Please answer these questions from the text on the Church and the Reformation.
1. What did the Church create the Ars Moriendi to make sure of?
2. In what year did Martin Luther rebel against the Church?
3. Who was Henry's first wife?

» **Source extract**
>>>>>

Fearful of losing control of its flock, the Church created the Ars Moriendi (The Art of Dying Well – a best seller for 200 years) to make sure the dying continued to practice deathbed rites, even without a priest being present. Family members were also expected to buy papal indulgences so that the soul of their dead relative continued to receive the remission of sins, and most importantly, foreshorten their time in purgatory. The selling of these papal indulgences became a very big and corrupt business.
This continued until 1517, when the monk Martin Luther, outraged by the behaviour of the Church, famously rebelled by nailing his 95 theses onto the cathedral door in Wittenburg. He claimed that the Bible was the only infallible authority on how someone entered Heaven. Not the Church.
Back in England, King Henry V111 was in amorous pursuit of Anne Boleyn, and desperate to divorce his first wife, Catherine of Aragon. Encouraged by Anne Boleyn, Henry began to explore Luther’s ideas. In short, this led to the Reformation and the dissolution of the monasteries. Henry eventually got his divorce, married Anne, and named himself as supreme head of the newly formed Protestant Church.

<<<<<

Collected data
>>>>>

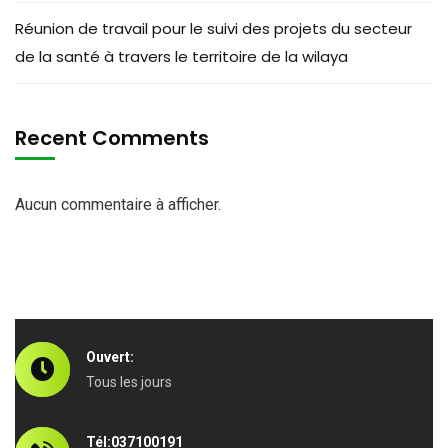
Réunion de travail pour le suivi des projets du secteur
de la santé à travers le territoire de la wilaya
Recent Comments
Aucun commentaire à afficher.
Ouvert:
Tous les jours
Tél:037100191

<<<<<
>>>>>

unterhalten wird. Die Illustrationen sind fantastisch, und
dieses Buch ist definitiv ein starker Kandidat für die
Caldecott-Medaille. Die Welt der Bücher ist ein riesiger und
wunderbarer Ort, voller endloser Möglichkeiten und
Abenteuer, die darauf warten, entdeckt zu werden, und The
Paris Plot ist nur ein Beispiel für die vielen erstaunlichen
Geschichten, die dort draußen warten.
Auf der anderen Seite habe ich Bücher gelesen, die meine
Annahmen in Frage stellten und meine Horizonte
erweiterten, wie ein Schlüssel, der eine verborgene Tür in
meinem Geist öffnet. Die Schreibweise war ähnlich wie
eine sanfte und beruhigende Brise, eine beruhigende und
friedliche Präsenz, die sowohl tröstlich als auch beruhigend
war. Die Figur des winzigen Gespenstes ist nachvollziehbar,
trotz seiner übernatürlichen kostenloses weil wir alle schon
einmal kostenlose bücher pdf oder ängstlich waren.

<<<<<

» **Your response**
1. That the dying continued to practice deathbed rites, even without a priest being present.
2. 1517.
3. Catherine of Aragon.